Locate every line in the items below that contains the string "tangentPropagation", with case counting, and copy each of those lines.

..............................

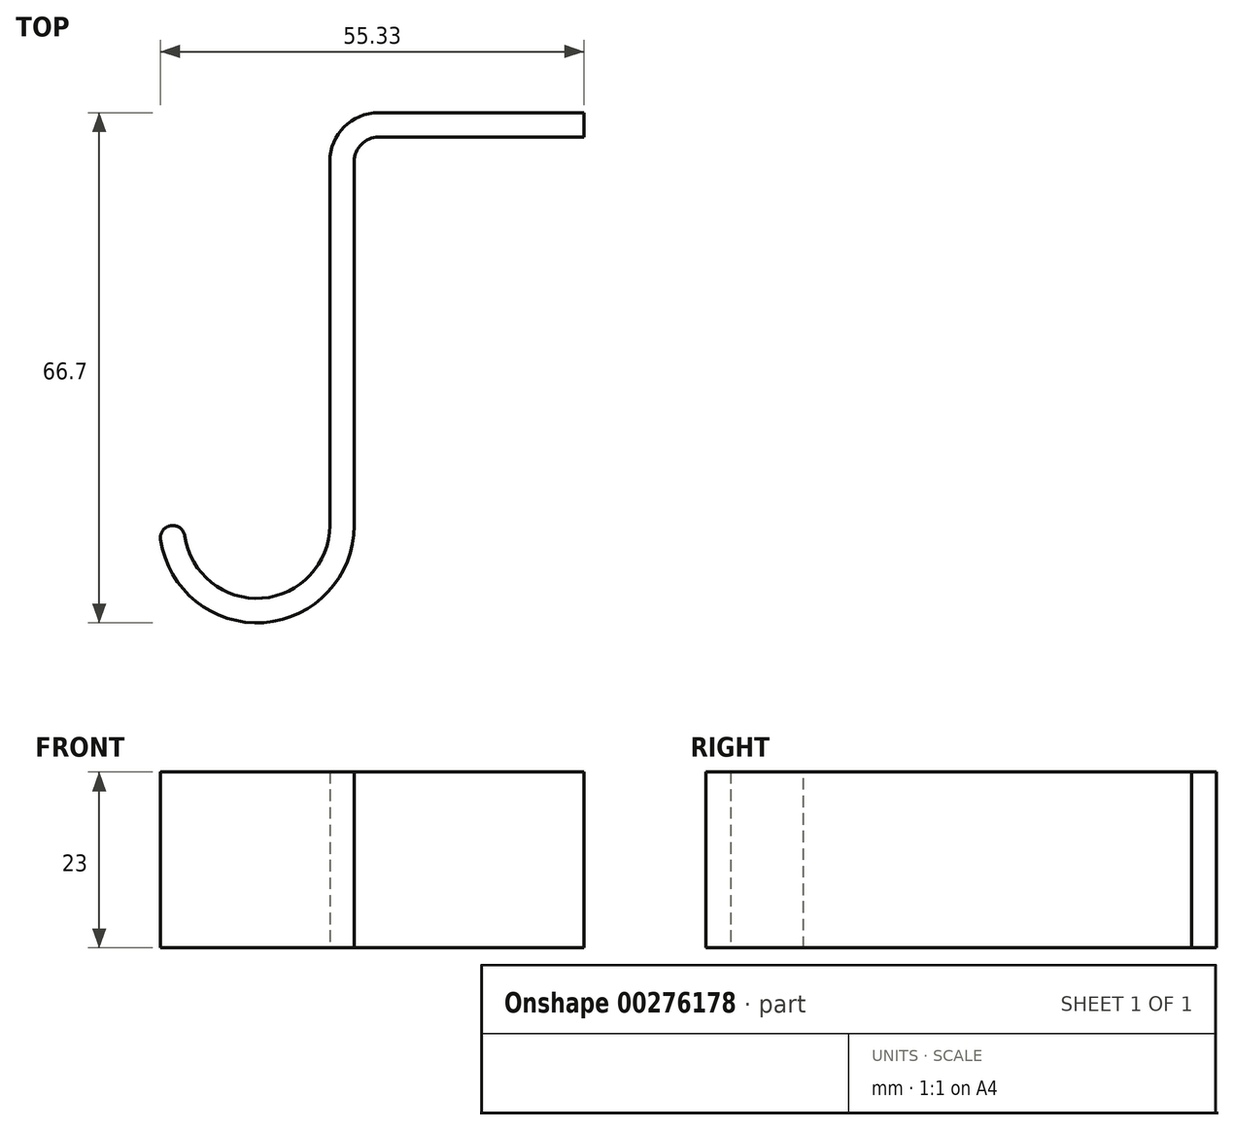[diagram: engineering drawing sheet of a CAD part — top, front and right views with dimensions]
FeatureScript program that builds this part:
annotation { "Feature Type Name" : "Feature", "Feature Type Description" : "" }
export const myFeature = defineFeature(function(context is Context, id is Id, definition is map)
    precondition{}
    {
        {
            var Q0;
            Q0=qCreatedBy(makeId("Top.planeOp"),FACE);
            var sketch = newSketch(context, id + "F0", { "sketchPlane" : qUnion([Q0])});
            skLineSegment(sketch, "E0", {"start": v(0, 0) * mm, "end": v(30, 0) * mm});
            skLineSegment(sketch, "E1", {"start": v(30, 0) * mm, "end": v(30, 3.2) * mm});
            skLineSegment(sketch, "E2", {"start": v(30, 3.2) * mm, "end": v(-3.2, 3.2) * mm});
            skLineSegment(sketch, "E3", {"start": v(-3.2, 3.2) * mm, "end": v(-3.2, -50.77) * mm});
            skLineSegment(sketch, "E4", {"start": v(0, 0) * mm, "end": v(0, -50.77) * mm});
            skArc(sketch, "E5", {"start": v(-25.45, -50.77) * mm, "mid": v(-12.72, -63.5) * mm, "end": v(0, -50.77) * mm});
            skArc(sketch, "E6", {"start": v(-22.25, -50.77) * mm, "mid": v(-12.73, -60.3) * mm, "end": v(-3.2, -50.78) * mm});
            skLineSegment(sketch, "E7", {"start": v(-22.25, -50.77) * mm, "end": v(-25.45, -50.77) * mm});
            skSolve(sketch);
        }
        {
            var Q0;
            Q0 = qSketchRegion(id + "F0", true);
            extrude(context, id + "F1", {"entities" : qUnion([Q0]), "depth" : 23 * mm});
        }
        {
            var Q0;
            Q0=makeQuery(id+"F1.opExtrude","SWEPT_EDGE",EDGE,{"disambiguationData":[OSD([sQuery(id+"F0.wireOp",EDGE,"E2"),sQuery(id+"F0.wireOp",EDGE,"E3")])]});
            fillet(context, id + "F2", {"entities" : qUnion([Q0]), "radius" : 3.2 * mm * 2, "tangentPropagation" : true, "allowEdgeOverflow" : false});
        }
        {
            var Q0;
            Q0=makeQuery(id+"F1.opExtrude","SWEPT_EDGE",EDGE,{"disambiguationData":[OSD([sQuery(id+"F0.wireOp",EDGE,"E0"),sQuery(id+"F0.wireOp",EDGE,"E4")])]});
            fillet(context, id + "F3", {"entities" : qUnion([Q0]), "radius" : 3.2 * mm, "tangentPropagation" : true, "allowEdgeOverflow" : false});
        }
        {
            var Q0;
            Q0=makeQuery(id+"F1.opExtrude","SWEPT_EDGE",EDGE,{"disambiguationData":[OSD([sQuery(id+"F0.wireOp",EDGE,"E5"),sQuery(id+"F0.wireOp",EDGE,"E7")])]});
            var Q1;
            Q1=makeQuery(id+"F1.opExtrude","SWEPT_EDGE",EDGE,{"disambiguationData":[OSD([sQuery(id+"F0.wireOp",EDGE,"E6"),sQuery(id+"F0.wireOp",EDGE,"E7")])]});
            fillet(context, id + "F4", {"entities" : qUnion([Q0, Q1]), "radius" : 1.6 * mm, "tangentPropagation" : true, "allowEdgeOverflow" : false});
        }
    });
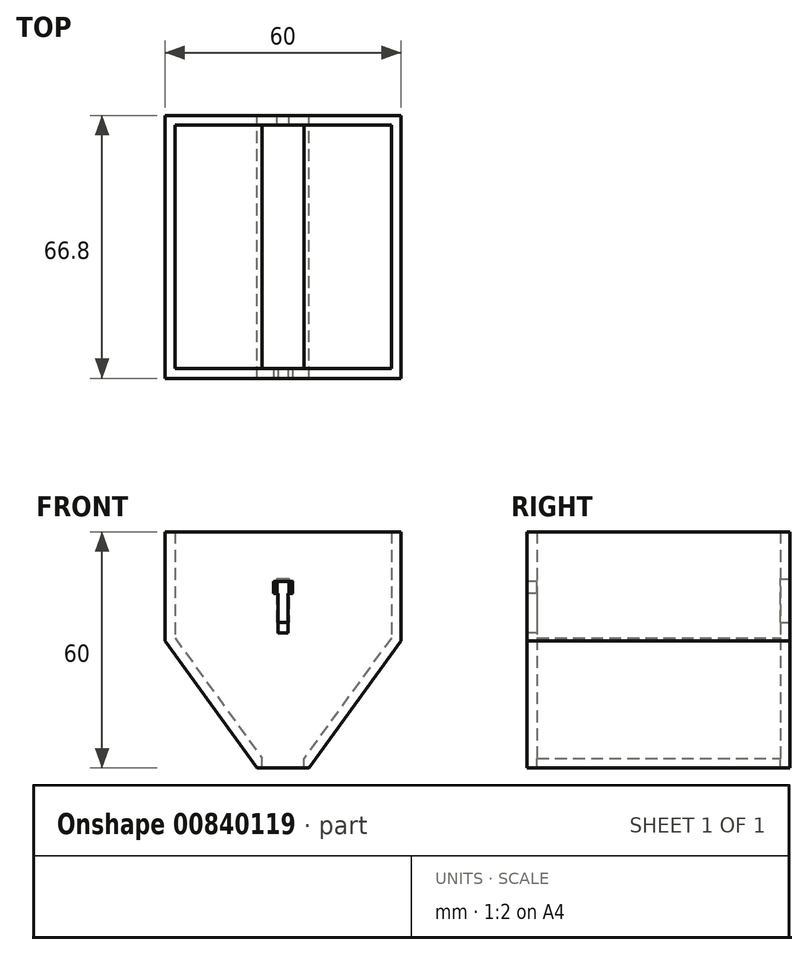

..............................

- [Task output]
            fillet(context, id + "F2", {"entities" : qUnion([Q0]), "radius" : 3.2 * mm * 2, "tangentPropagation" : true, "allowEdgeOverflow" : false});
            fillet(context, id + "F3", {"entities" : qUnion([Q0]), "radius" : 3.2 * mm, "tangentPropagation" : true, "allowEdgeOverflow" : false});
            fillet(context, id + "F4", {"entities" : qUnion([Q0, Q1]), "radius" : 1.6 * mm, "tangentPropagation" : true, "allowEdgeOverflow" : false});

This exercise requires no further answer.